Exercise aim → Copy out the text of every item below word for word and line for line, leaving out the pictures.

Stored data entries:
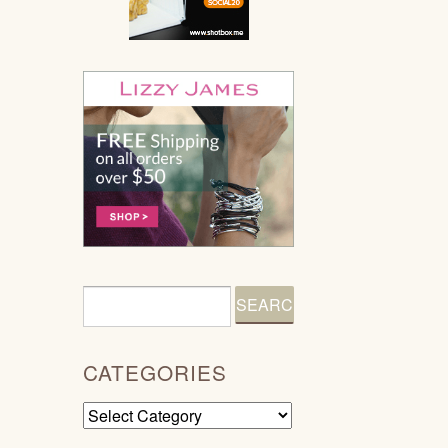
CATEGORIES
Categories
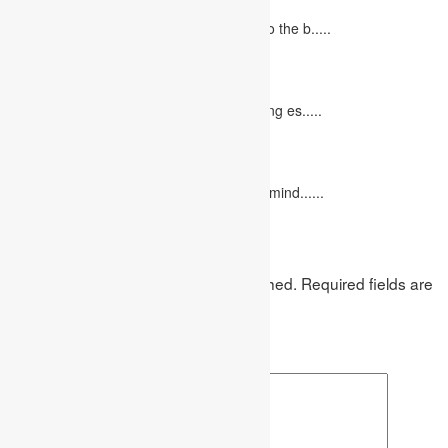
June 27, 2023
Concept Of Economics Economics refers to the b.....
10 Tips for Writing Your Marketing Essay
October 20, 2022
It isn't always easy to write a good marketing es.....
12 Interesting Valentine’s Day Activities
February 10, 2023
"Love looks not with the eyes, but with the mind......
Leave a Reply
Your email address will not be published.
Required fields are
marked
*
Comment
*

Output below →
CATEGORIES
Categories
June 27, 2023
Concept Of Economics Economics refers to the b.....
10 Tips for Writing Your Marketing Essay
October 20, 2022
It isn't always easy to write a good marketing es.....
12 Interesting Valentine’s Day Activities
February 10, 2023
"Love looks not with the eyes, but with the mind......
Leave a Reply
Your email address will not be published.
Required fields are
marked
*
Comment
*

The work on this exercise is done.